Ihre Analyse hört sich sehr rational an. Haben Sie nicht heute Morgen gedacht: Die 20er und 30er Jahre sind zurück?

Ja. Trump repräsentiert ja nicht eine bestimmte Tradition des amerikanischen Konservatismus. Weder die libertär-wirtschaftsfreundliche noch eben die sozial-konservative, also Familienwerte, Bedeutung der Religion. Das sind Mobilisierungen gewesen, die ihm zupassgekommen sind, aber das ist nicht seine eigene Weltanschauung. Die ist ein völkisch-autoritärer Nationalismus, der an den europäischen autoritären Nationalismus der Zwischenkriegszeit erinnert. Es ist genau die Gefahr, dass mit der Wahl von Trump Ideologen allerorten Morgenluft wittern und dass es insbesondere einen Schulterschluss zwischen Moskau und Washington geben könnte. Der wäre für Europa verhängnisvoll.

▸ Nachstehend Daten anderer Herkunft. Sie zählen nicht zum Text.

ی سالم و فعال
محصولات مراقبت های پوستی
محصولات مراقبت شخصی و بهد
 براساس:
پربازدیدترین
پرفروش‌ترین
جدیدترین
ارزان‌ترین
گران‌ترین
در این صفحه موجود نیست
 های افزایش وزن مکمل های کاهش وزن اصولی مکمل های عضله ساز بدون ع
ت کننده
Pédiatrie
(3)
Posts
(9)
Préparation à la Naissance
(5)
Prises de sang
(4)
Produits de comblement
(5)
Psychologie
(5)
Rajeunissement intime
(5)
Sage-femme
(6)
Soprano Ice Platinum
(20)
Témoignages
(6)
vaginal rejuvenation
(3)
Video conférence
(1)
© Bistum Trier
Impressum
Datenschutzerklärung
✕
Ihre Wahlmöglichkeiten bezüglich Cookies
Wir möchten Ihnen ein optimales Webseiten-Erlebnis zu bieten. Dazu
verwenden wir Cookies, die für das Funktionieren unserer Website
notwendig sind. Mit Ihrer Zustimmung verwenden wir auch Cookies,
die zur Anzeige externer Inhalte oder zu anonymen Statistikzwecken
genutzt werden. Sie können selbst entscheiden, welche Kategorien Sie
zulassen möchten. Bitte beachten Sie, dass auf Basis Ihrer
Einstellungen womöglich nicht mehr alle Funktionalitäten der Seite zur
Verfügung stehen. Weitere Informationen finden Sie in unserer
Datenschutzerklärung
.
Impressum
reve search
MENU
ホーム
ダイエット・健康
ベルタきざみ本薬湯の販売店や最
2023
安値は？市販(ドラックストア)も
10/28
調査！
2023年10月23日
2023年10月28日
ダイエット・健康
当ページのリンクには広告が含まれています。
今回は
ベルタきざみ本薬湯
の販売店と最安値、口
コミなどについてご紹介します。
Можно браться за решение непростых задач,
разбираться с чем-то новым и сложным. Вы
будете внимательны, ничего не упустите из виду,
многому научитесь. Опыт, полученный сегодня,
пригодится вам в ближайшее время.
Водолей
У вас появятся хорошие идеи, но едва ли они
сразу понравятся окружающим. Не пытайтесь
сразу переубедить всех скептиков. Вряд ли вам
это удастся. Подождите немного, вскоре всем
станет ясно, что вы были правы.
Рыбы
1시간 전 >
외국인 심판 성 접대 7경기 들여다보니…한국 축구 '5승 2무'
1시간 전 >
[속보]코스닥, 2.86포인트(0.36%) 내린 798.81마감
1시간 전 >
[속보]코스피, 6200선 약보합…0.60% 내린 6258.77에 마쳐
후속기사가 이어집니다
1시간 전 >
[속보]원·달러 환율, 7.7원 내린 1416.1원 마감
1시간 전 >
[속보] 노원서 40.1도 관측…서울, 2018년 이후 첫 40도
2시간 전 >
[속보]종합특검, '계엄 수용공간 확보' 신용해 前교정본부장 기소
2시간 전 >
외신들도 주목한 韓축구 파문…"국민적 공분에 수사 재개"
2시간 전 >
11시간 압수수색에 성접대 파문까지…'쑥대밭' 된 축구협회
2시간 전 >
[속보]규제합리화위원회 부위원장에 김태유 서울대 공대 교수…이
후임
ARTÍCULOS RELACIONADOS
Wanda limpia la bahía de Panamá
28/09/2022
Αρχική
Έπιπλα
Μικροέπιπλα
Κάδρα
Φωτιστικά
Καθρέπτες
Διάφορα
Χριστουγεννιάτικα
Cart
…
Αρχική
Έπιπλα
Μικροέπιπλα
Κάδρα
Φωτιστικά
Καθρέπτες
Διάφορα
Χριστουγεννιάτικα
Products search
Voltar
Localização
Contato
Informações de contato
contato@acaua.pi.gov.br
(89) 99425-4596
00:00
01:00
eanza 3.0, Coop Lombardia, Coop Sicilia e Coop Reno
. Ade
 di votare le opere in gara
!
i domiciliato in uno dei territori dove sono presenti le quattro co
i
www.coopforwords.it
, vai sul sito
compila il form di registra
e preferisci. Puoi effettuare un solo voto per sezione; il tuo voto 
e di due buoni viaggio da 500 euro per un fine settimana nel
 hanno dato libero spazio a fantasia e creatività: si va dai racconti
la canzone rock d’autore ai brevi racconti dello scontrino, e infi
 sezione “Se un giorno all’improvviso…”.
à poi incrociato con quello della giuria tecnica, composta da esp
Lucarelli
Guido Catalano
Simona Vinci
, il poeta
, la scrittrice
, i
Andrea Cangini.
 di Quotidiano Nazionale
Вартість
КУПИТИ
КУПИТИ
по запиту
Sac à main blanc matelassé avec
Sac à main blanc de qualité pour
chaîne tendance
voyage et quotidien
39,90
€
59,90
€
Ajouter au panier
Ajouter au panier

Hat Sie das Ergebnis überrascht?

Ich habe es fast kommen gesehen. Die Anti-Globalisierungs-Rhetorik und Trump und auch Sanders haben in diese Richtung gedeutet, dass die Karten neu gemischt werden sollen. Aber dann habe ich meiner eigenen Analyse misstraut und gedacht, es wird noch mal irgendwie gut gehen. Das zeigt, wie falsch wir im linksliberalen Milieu die Dinge einschätzen. Dass wir unterschätzen, wie stark die Entfremdung insbesondere von Menschen aus der Arbeiterschicht in Europa und den USA vom politischen System und auch von dessen normativen Grundlagen geworden ist.

Bild: dpa
Im Interview: Claus Leggewie

geb. 1950, leitet das Kulturwissenschaftliche Institut in Essen. U. a. schrieb er das Buch „Amerikas Welt. Die USA in unseren Köpfen“.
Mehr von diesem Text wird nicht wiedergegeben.